Oh, it was horrible enough this hapless elder had died by violence in her beloved store. Why had the killer felt it necessary to add the destruction of an antique work of art to that abomination? Volumes such as this were often impossible to replace. She bent to take a closer look and gasped, withdrawing with a shudder. The sense of having stepped unwitting into a nightmare increased. The old man had been bludgeoned. Her eyes flickered to the poker in the corner and she grimaced. The back of his head showed a caved-in spot, undetectable from the door, that the end of the poker would certainly fit.
But it wasn't the sight of the fractured skull that drew from her an almost irresistible desire to flee. Though she could now see the book clenched in his hand was, thankfully, merely a reproduction of medieval illuminations, the words 'AINSLEY IS NEXT' were untidily blocked across one page. Both the message and the inscription medium appalled her. The warning was penned in blood.
She stepped away, hand plastered against her stomach. Swallowing repeatedly, she turned to Rona. "Don't come over here."
Her sister shuddered. "I have no desire to come closer." Rona sounded the way Ainsley felt. "In fact, I say again, we should leave. What if the killer returns to murder us, too? What if he decides to slit our throats? Oh, Ainsley, whatever shall we do?"

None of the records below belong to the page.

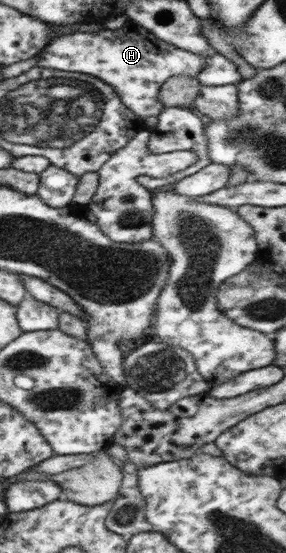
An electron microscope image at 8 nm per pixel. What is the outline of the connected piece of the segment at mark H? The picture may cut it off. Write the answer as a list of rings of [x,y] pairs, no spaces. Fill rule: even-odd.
[[[129,21],[119,30],[101,30],[99,34],[75,32],[71,36],[53,38],[53,42],[49,42],[40,55],[36,65],[41,68],[83,72],[109,84],[122,103],[142,122],[147,116],[157,116],[164,109],[158,96],[161,86],[169,78],[196,78],[206,65],[205,58],[148,35],[141,26]]]

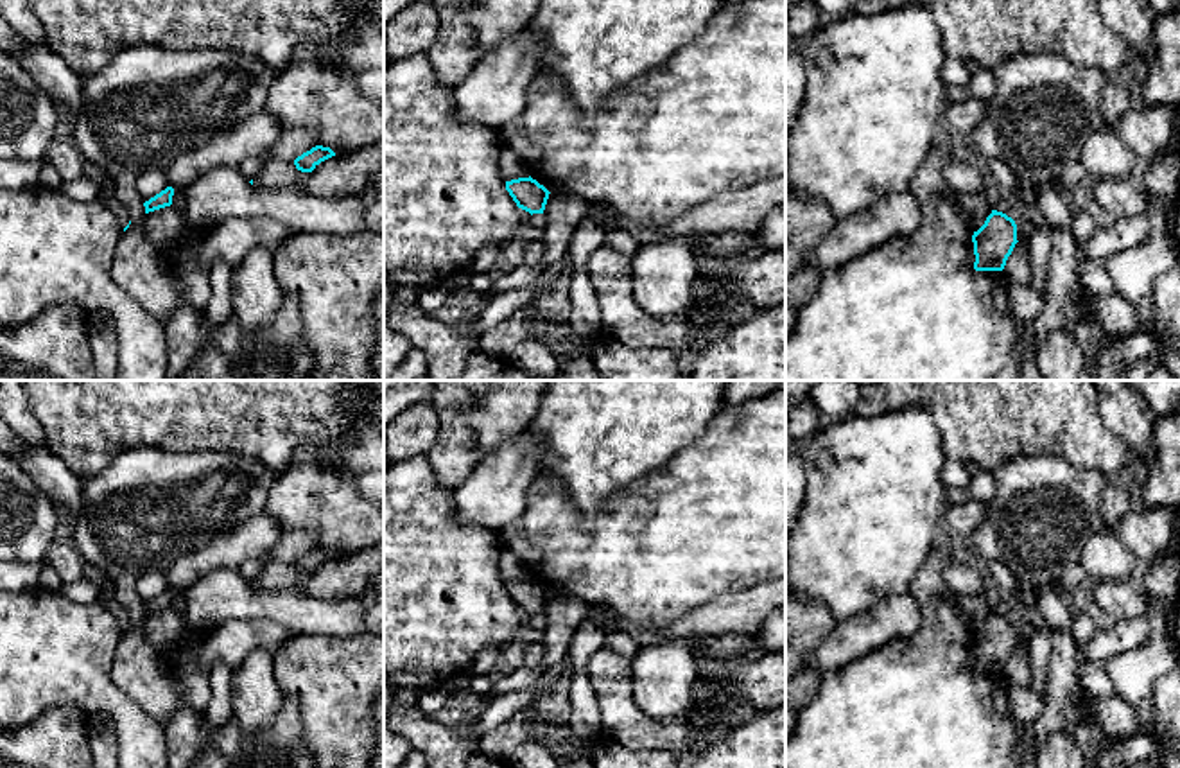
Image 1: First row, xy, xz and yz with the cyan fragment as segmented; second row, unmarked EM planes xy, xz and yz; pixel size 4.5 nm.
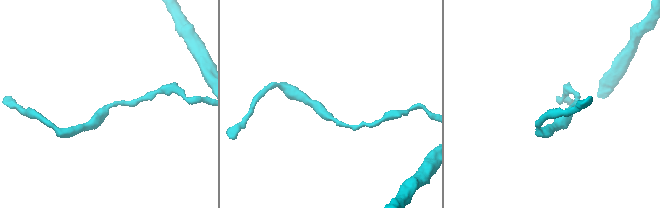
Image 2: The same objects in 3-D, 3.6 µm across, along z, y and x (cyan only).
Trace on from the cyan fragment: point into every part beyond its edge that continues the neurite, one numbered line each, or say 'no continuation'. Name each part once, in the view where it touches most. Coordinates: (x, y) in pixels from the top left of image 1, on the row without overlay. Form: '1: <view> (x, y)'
no continuation

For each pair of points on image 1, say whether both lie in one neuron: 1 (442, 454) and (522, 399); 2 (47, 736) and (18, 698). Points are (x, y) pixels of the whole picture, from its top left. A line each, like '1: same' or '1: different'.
1: same
2: different

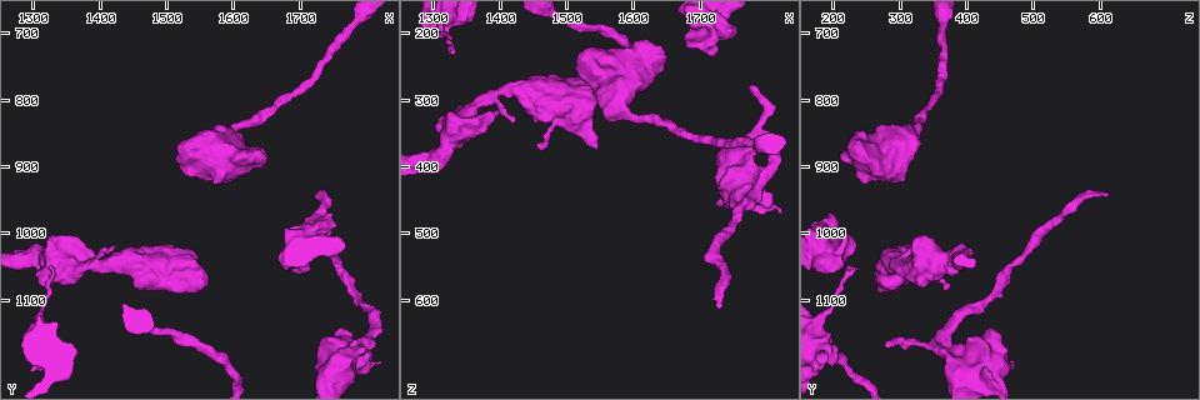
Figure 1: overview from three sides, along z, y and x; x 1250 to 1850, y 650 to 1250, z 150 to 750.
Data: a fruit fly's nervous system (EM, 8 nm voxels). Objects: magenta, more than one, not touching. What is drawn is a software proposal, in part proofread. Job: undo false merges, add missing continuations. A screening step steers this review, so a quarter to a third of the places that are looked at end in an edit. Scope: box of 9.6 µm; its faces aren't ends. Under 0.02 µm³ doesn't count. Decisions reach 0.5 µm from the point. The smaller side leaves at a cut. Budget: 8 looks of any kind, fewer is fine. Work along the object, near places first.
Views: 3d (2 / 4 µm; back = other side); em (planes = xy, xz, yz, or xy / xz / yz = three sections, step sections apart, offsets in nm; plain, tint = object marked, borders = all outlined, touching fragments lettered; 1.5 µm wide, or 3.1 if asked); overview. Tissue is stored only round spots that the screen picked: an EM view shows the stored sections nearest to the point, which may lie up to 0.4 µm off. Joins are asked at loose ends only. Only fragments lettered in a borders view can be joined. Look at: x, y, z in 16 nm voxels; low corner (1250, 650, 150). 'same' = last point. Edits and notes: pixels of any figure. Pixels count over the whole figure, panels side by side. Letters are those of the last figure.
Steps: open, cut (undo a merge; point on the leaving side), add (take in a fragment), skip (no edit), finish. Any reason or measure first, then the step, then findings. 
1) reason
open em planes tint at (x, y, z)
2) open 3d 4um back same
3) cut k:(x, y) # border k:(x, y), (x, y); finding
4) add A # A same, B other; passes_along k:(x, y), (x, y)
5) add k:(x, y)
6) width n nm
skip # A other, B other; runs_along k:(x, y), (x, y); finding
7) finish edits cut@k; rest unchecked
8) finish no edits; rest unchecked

Rona's complexion was more alabaster than usual. Shock darkened her rounded blue eyes.
Pity tempered Ainsley's usual blunt response to her sister's dramatics. Rona was truly frightened. To be perfectly honest, so was she. "Well, we certainly are not going to panic."
"Do you say that because you're truly not upset, or because you're trying not to panic and you don't want me to, either?"
"It's not working! Ainsley, we are alone up here. What if the person who did this is close by?"
Ainsley collected herself and squared her shoulders. It would do no one any good to think on that possibility.
"I think we may be sure whoever did this has removed himself far away." Her lips tightened. Rona was overwrought. She needed something to do, needed to get away from the scene but bless her, did want to leave Ainsley alone. "Run downstairs to the pharmacy and wake Mr. Schmidt. Ask him to come up. Tell him what happened and have him call the police and send his assistant to bring Uncle Clyde. Oh, and wake up Fiona. She'll need to get dressed."
Rona's face paled even further. She caught Ainsley's hand. "The police! Oh, Ainsley, must we? Bart won't like that. It will reflect badly on his family, placing them in the middle of an untenable social situation."
"Your fiancé will have to understand. We cannot ignore this is a crime scene. The police must be informed. Go, now!"
"You should close the door and come with me." Her sister actually wrung her hands. "Oh dear, what an awful scrape."
Rona obeyed. It was an indication of the depth of her agitation she made no effort to be lady-like as she clattered down the stairs. Ainsley sighed. Bartholomew Osbourne—and his family—were wealthy and influential. Bart's mother was a favorite among the city's highest echelons of society. His father hated publicity. Both already balked at their son's engagement to a woman not quite of their status. For her sister to become involved, however innocently, in something so distasteful and scandalous as murder might be the edge they needed to force Bart to break the betrothal. Rona was right. This could become a problem, in more ways than the obvious.